The officer also needs to have regard to section 5.5 of the Manual which sets out who may be eligible for a Temporary Resident Permit:
Any person who is:
- inadmissible and seeking to come into Canada if an officer is of the opinion that it is justified in the circumstances [A24(1)];
- in Canada and is inadmissible, subject to a report or reportable for violation of the Act, or does not otherwise meet the requirements of the Act;
- not eligible for restoration of status.
When determining whether a TRP should be granted, officers, managers or National Headquarters are obligated to weigh the needs and risk factors of each case.
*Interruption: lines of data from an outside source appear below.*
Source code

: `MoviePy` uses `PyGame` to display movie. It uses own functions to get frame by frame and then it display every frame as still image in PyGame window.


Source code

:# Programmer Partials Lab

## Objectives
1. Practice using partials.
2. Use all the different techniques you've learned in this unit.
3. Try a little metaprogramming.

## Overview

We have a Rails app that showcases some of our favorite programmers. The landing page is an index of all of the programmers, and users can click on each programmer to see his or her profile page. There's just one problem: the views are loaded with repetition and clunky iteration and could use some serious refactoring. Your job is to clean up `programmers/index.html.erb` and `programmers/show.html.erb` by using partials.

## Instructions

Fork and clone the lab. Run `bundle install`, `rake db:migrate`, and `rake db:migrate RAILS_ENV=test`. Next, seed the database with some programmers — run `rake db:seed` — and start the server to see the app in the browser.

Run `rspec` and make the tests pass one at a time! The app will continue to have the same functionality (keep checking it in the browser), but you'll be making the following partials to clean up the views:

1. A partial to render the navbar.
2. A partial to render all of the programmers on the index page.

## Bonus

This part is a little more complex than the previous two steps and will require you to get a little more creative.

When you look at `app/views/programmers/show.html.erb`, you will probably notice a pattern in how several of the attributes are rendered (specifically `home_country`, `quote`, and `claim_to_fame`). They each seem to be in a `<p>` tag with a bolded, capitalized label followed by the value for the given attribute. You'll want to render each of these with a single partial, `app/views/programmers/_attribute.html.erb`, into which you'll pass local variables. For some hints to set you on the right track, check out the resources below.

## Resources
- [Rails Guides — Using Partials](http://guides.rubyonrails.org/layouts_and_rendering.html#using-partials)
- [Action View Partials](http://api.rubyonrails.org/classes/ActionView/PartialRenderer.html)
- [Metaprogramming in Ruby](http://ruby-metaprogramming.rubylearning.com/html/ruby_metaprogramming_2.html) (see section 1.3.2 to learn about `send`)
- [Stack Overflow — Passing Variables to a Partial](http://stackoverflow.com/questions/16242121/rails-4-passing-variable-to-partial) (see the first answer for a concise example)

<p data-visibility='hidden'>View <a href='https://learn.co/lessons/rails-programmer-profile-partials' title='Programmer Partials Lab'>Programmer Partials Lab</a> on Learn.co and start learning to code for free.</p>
The Manual provides at paragraph 12.1 specific factors, some obligatory and some discretionary, that are to be considered in performing this assessment:
Officers must consider:
- the factors that make the person's presence in Canada necessary (e.g., family ties, job qualifications, economic contribution, temporary attendance at an event);
- the intention of the legislation (e.g., protecting public health or the health care system).
The assessment may involve:
- the essential purpose of the person's presence in Canada;
- the type/class of application and pertinent family composition, both in the home country and in Canada;
- if medical treatment is involved, whether or not the treatment is reasonably available in Canada or elsewhere (comments on the relative costs/accessibility may be helpful), and anticipated effectiveness of treatment;
- the tangible or intangible benefits which may accrue to the person concerned and to others; and
- the identity of the sponsor (in a foreign national case) or host or employer (in a temporary resident case).
The TRP allows those that are otherwise criminally inadmissible (or otherwise inadmissible, including medically) entry or permission to remain in Canada. After a certain period of time, a holder of a TRP can apply for permanent residence under what's been called the 'permit holder's class'.